Has the national costume segment replaced Q&A as the most exciting part of any beauty pageant? It has evolved from a mere cultural presentation into its own kind of spectacle—and for better or worse, a wellspring of content for the Interwebs.
When a former Miss Universe-Canada decided to show up as a hockey scoreboard instead of dressing up in an iteration of the maple leaf, or a former Miss Universe-Myanmar gamely carried a movable puppet show on her back and won Best in National Costume for it, we felt that it changed the game completely. Suddenly, Q&A gaffes are no longer as exciting (pardon the schadenfreude) to anticipate.
Surely, Miss Philippines Catriona Gray is playing the aforementioned game in her drive to win the country’s fourth Miss Universe title on December 17 in Bangkok. That she wheeled in her own parol to the national costume competition stage despite the odds (electrical issues, carpeted floor) is a testament to her determination to represent the country well. But it also got us thinking of the other times on the Miss Universe stage when the woman, the country, and the dress were all that mattered—and lengthy explanations on social media were unnecessary.
Here are our picks for the best Philippine costumes at Miss Universe. Eight of them were made by the most prolific Pinoy designers and two of them, by way of Colombia. Excuse the resolution of some of the photos; analog and the Internet do not do them justice at all.

▶ [The task] In the Miss Universe costume article, what did Catriona Gray wheel onto the national costume competition stage? The listing has no connection to this text.

Rendered images with source text
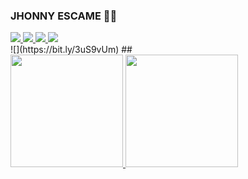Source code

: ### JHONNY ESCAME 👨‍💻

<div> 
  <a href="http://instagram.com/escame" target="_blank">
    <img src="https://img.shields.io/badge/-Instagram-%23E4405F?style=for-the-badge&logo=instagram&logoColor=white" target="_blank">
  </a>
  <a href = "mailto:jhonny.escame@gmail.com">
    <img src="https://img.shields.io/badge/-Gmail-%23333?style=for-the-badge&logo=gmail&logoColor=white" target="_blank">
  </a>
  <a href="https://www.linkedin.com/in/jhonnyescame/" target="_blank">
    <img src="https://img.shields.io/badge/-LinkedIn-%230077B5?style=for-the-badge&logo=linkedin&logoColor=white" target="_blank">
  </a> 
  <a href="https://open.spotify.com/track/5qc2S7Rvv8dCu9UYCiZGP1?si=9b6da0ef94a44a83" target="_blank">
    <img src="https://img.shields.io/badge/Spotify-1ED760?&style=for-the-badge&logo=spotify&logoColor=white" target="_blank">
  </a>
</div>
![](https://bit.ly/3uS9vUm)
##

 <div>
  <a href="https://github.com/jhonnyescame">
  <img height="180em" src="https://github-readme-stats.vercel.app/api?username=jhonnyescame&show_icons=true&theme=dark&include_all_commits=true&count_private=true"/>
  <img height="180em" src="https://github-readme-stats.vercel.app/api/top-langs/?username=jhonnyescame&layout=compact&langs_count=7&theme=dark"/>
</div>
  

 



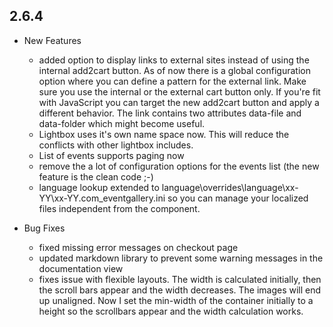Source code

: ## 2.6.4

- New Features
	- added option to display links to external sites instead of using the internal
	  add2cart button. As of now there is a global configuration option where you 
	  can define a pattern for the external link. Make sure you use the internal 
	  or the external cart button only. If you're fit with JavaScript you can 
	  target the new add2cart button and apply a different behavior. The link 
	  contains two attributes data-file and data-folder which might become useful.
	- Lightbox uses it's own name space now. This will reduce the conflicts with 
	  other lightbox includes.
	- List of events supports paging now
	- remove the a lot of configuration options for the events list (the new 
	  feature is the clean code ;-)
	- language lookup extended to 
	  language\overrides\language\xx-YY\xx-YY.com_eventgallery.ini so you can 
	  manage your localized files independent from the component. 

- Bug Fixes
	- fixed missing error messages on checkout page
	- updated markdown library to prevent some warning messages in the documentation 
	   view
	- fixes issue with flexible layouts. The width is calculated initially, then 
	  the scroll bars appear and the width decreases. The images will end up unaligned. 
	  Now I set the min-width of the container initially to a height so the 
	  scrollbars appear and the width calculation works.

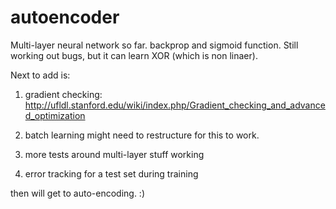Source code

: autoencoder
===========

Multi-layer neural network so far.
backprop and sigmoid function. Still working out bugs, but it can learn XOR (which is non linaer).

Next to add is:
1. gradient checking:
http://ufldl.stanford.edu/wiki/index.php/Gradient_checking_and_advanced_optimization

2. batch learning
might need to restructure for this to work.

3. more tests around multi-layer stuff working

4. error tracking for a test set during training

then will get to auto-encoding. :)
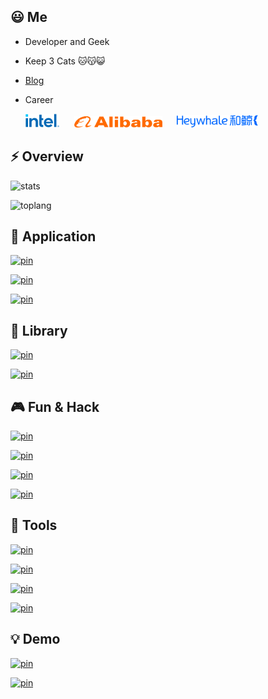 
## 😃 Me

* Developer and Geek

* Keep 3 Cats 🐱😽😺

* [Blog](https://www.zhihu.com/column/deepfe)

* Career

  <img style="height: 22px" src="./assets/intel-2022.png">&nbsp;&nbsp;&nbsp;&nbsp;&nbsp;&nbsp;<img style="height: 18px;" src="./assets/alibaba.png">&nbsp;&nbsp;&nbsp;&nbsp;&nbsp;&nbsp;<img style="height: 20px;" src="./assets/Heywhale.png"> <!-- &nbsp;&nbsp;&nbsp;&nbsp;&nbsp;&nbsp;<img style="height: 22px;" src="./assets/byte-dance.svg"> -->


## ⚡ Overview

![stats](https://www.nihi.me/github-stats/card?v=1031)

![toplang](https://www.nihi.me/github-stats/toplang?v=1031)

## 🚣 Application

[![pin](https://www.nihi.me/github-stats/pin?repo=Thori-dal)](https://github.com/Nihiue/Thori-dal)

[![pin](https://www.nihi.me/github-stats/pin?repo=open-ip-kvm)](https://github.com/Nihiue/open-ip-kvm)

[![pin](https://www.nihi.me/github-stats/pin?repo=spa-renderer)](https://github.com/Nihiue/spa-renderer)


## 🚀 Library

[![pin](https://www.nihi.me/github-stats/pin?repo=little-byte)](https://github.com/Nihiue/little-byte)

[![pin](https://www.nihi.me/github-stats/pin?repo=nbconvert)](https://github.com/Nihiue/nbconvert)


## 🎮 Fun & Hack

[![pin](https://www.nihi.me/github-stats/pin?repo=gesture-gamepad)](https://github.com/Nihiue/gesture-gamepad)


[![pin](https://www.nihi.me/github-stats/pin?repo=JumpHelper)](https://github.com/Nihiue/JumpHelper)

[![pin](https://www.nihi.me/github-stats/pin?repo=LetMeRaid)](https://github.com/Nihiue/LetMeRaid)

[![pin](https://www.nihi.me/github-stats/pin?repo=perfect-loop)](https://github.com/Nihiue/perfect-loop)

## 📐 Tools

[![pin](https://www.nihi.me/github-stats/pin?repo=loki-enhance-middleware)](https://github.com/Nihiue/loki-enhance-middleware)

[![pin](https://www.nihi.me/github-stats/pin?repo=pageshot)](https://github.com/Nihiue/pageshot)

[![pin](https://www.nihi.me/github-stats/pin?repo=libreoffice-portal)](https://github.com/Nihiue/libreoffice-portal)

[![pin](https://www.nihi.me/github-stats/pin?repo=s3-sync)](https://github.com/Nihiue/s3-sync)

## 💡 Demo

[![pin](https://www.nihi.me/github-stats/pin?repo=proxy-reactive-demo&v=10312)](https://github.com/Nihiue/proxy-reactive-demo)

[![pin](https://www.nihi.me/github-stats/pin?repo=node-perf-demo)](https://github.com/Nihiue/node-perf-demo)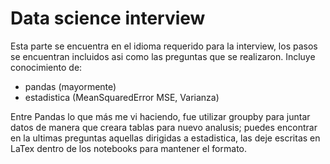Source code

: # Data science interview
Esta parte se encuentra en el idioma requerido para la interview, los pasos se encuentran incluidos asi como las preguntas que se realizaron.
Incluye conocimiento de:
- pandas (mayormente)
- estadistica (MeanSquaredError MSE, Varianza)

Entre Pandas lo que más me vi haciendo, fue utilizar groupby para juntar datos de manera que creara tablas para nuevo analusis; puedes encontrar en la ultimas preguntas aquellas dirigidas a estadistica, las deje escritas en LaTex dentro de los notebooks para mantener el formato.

▶ [Solution to this problem] Her own parol.